→ Extract:
※

The SuperSonic/TranSonic/WindTunnel team during its construction. From left, Patrick McIntertt, Warren Buzzard, Benjamin Shea, Dr. Phillip Ligrani, Daniel Corey, Andrew Miller, laboratory engineer Tony Hall and Benjamin Lund.

Michael Mercier | UAH

A new $2 million wind tunnel system at The University of Alabama in Huntsville (UAH) is ready to undertake supersonic flow research with Mach numbers up to 3.

Built with support from the Alabama Innovation Fund, the SuperSonic/TranSonic/WindTunnel, or SS/TS/WT, resides in the Air Breathing Test Cell at UAH's Johnson Research Center and makes UAH one of an elite handful of universities nationwide with such capabilities. The facility recently passed testing at supersonic speeds and is being outfitted with an optical flow visualization system for research use.

※

→ Study material:
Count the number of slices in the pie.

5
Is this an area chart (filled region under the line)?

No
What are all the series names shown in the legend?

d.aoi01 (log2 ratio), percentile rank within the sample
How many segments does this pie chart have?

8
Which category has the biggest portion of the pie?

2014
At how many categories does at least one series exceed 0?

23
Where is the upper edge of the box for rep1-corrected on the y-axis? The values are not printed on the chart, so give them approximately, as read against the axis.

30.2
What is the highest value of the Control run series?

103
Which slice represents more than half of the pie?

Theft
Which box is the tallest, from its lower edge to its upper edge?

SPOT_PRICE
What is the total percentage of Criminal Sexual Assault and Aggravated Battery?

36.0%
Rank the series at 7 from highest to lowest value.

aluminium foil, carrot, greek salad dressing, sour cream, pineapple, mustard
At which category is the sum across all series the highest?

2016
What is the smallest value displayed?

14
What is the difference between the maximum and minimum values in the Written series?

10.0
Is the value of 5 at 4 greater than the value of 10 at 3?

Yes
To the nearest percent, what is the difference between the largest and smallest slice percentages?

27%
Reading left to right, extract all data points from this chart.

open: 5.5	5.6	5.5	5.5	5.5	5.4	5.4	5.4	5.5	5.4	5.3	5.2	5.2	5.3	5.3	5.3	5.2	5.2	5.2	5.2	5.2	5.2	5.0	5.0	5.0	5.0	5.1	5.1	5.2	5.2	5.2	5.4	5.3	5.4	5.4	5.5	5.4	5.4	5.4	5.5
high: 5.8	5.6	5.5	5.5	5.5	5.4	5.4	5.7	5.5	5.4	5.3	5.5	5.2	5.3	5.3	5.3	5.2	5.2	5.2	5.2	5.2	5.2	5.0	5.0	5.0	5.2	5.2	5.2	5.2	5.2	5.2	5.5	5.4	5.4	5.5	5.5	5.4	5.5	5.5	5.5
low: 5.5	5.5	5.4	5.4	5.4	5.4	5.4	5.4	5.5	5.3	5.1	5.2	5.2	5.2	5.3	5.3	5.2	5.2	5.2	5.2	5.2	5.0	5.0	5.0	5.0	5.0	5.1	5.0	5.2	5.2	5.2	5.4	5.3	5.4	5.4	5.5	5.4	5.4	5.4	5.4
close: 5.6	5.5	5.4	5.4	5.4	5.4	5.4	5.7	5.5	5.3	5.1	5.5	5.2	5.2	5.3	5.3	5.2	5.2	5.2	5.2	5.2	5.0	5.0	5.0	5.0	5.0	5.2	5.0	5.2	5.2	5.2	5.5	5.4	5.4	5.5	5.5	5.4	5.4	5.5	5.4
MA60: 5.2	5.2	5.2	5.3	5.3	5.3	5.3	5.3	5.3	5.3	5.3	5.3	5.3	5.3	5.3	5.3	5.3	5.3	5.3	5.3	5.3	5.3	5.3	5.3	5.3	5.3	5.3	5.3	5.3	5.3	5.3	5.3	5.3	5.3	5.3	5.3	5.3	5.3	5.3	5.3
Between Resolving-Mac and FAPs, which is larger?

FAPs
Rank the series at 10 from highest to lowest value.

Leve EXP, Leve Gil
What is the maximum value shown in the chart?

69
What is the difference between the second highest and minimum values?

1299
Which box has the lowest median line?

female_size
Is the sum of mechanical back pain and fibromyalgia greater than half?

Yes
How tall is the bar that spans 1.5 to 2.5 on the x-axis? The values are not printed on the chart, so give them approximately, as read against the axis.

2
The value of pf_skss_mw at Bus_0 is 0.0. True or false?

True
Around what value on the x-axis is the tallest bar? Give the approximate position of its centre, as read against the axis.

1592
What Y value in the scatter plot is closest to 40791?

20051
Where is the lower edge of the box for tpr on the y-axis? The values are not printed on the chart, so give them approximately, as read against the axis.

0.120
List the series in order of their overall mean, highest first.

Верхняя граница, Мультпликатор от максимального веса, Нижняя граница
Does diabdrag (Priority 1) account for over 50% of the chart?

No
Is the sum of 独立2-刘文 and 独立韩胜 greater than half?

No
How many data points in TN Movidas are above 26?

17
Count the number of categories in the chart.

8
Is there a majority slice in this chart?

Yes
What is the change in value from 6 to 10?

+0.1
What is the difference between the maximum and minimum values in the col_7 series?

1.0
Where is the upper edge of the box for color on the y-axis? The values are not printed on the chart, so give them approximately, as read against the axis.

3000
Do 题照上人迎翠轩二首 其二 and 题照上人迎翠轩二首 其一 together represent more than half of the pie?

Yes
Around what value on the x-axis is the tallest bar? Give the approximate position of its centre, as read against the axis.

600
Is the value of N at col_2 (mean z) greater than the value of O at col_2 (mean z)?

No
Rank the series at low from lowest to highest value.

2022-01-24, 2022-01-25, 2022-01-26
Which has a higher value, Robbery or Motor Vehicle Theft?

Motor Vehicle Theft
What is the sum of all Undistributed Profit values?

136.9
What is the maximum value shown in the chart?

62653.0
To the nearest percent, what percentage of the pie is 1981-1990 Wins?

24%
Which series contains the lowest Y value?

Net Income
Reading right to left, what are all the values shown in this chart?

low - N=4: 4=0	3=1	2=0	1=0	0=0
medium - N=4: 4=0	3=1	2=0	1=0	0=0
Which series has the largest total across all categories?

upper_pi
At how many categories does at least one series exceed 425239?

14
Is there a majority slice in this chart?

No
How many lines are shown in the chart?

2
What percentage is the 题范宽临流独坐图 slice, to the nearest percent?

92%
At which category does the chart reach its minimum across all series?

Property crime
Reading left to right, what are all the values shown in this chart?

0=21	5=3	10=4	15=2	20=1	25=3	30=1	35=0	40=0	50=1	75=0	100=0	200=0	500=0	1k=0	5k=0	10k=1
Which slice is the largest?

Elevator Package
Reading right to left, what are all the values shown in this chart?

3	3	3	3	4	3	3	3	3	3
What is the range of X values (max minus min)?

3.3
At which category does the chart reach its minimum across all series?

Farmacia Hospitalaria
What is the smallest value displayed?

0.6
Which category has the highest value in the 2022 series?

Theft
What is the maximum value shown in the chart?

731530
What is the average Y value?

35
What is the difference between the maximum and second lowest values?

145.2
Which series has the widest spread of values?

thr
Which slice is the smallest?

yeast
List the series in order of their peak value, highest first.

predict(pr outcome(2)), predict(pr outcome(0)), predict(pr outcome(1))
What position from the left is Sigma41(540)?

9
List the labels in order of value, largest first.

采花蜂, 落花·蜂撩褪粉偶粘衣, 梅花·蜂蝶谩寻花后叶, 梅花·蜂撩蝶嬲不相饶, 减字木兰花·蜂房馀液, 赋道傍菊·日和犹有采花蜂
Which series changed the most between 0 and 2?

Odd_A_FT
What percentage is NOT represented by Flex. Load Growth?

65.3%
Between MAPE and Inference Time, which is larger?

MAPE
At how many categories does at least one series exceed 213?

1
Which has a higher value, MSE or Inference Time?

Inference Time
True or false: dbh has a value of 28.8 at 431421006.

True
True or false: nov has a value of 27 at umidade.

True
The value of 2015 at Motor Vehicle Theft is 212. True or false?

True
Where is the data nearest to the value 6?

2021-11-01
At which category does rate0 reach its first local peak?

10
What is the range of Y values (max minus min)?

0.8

※

→ Activity 1: Output everything from "A new $2 million" down to "for research use." in the wind tunnel article, copied word for word.
→ Activity 2: According to the wind tunnel article, where at UAH is the SS/TS/WT located?

→ Output 1:
A new $2 million wind tunnel system at The University of Alabama in Huntsville (UAH) is ready to undertake supersonic flow research with Mach numbers up to 3.

Built with support from the Alabama Innovation Fund, the SuperSonic/TranSonic/WindTunnel, or SS/TS/WT, resides in the Air Breathing Test Cell at UAH's Johnson Research Center and makes UAH one of an elite handful of universities nationwide with such capabilities. The facility recently passed testing at supersonic speeds and is being outfitted with an optical flow visualization system for research use.

→ Output 2: In the Air Breathing Test Cell at UAH's Johnson Research Center.